Saturday by Ian McEwan
I loved Amsterdam, I adored Atonement, and Saturday is ok.
I read for entertainment. I read to get lost in a world. I like confrontation, I like movement. I don't read to improve myself. If I learn something, if become wiser, if I am a better person for having read a book, that's just a thrown in bonus. I read because I like reading, because I like to get lost, because I enjoy being entertained. And my entertainment can come in many different ways. There was a period in my life when I loved science fiction, there was a time when I read dwarves and elves, I went through an historical phase, I've even hit the biography section hard. But, in every case, I read because I want to turn the next page.
There are moments in Saturday that made me groan, mentally and physically. I just didn't want to read the next three pages. Mr McEwan is a very good writer. He researches his work well, he leaves no stone unturned. At one point, in Atonement, he describes the same scene three different ways. In Saturday he takes six pages to describe a squash game. Three pages to describe the protagonist's feelings about his car. At one point, the hero of the story stops at a traffic light and glances across at a mute television that sits in a shop window. The face on the screen is Tony Blair's. The shot on the screen moves towards Mr. Blair's lips and suddenly the reader is plunged into the research done on how to tell if someone is lying. This then leads to a story about a chance encounter with Mr. Blair. The aside last four pages. Now, normally I can read through aisides (or purple patches) if there is some sort of pay-off at the end. The payoff in Atonement is immense. Amsterdam's is awesome. Saturday's is...ok.
I've read it. I finished it. I'm glad that I've read it but I won't recommend it. Read Atonement.

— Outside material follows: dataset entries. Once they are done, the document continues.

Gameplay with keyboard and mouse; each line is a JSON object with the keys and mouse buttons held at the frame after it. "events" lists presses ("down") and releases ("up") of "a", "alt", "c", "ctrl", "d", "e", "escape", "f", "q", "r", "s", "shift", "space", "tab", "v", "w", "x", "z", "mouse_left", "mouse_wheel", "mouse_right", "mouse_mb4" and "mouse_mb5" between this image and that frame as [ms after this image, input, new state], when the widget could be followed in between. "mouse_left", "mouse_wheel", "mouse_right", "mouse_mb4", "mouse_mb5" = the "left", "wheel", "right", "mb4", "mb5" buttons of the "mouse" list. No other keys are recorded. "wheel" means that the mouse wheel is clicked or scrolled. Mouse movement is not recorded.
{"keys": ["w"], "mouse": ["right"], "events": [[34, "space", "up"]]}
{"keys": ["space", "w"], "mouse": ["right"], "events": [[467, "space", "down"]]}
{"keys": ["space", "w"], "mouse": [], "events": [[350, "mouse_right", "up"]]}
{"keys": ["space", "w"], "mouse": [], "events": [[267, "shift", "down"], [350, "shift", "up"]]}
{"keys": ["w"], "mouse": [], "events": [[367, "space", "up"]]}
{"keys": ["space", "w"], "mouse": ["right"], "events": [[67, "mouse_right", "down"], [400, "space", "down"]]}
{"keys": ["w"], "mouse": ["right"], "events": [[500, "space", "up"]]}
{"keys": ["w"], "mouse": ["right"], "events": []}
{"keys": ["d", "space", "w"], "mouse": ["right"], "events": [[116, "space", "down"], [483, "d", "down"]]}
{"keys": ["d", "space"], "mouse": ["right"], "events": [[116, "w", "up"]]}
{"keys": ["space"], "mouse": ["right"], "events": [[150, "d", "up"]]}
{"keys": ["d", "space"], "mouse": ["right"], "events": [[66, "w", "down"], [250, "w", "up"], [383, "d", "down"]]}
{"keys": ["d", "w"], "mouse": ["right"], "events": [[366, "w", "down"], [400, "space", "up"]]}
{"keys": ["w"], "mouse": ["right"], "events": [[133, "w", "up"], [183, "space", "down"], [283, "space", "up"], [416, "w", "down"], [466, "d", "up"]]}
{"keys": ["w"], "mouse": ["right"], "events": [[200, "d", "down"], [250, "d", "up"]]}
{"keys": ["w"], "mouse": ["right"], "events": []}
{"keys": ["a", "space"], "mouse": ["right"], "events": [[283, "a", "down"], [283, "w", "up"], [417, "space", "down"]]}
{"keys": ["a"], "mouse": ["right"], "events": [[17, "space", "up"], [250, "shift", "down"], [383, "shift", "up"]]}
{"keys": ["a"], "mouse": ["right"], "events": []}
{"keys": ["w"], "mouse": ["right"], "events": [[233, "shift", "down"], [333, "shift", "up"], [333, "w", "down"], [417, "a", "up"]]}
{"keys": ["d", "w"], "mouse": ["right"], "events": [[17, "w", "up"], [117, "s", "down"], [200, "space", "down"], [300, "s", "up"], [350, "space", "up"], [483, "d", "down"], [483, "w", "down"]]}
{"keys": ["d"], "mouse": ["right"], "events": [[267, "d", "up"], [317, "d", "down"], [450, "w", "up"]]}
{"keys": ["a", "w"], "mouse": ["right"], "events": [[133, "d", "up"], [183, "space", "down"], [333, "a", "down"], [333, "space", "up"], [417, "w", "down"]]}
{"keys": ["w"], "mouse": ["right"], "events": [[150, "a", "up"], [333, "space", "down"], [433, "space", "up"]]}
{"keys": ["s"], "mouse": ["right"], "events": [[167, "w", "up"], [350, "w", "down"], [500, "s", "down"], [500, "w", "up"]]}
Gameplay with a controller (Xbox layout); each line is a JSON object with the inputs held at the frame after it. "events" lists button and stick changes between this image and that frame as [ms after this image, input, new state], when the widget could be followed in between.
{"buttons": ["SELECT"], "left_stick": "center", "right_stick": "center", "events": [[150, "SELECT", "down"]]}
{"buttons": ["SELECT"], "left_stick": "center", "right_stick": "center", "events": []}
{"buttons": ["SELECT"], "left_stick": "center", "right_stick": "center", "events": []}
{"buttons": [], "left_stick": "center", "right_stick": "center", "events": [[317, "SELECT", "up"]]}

(You're gonna hate me for this)I must disagree with you on "Atonement." I found it long, boring, and in many places cliche. I think it's time to see a different spin on un-requited love. In the film/screen version, I actually had to turn on subtitles as Keira Knightley's quick bursts of speech made it impossible for me to bloody understand what in hell she was saying. Also in the film version, on the soundtrack, the dramatic music with the typewriter key strokes on beat was quite innovative the first time, but the last 258 times got a bit boring. But this is the beauty of art, isn't it? How it appeals to some, doesn't to others?
On another note, Isee you're reading Sedaris' new one. Might we get a review on that one when you're finished? Thanks.
Posted by: (S)wine | 13 July 2008 at 04:42 AM
Nope, no hatred here :^)
I liked it, you didn't - fair enough. However, I think I hated the film more than you :^p I can't remember anything about it at all, having purged it from my brain.
The Sedaris book is sat beside my bed. I am dipping into it, reading the odd chapter if I get bored with the book I'm reading. A review will follow when it is finished.
Posted by: will | 13 July 2008 at 09:09 AM
I wasn't mad about Saturday either, it wasn't bad but it was all a bit... plodding I suppose. I thought it could have made a decent short story, but I didn't have any interest in the dull minutae of someone else's day, however clever the idea of telling the story that way might (or might not) be. Plus I thought the ending was ridiculous.
Saturday was the first Ian McEwan book I have read, but it didn't leave me with any enthusiasm to read any more, so it might just be the last as well.
Posted by: Three-Legged-Cat | 13 July 2008 at 12:51 PM
Nooooo - McEwan is an unstable genius who can't write endings. Don't take one book by him to be representative of the others, and it's generally better to stop at the penultimate chapter and imagine your own ending. Patchy though he is - and he can be awful - he is a genius, and can write some amazing books. Don't take one as representative, please!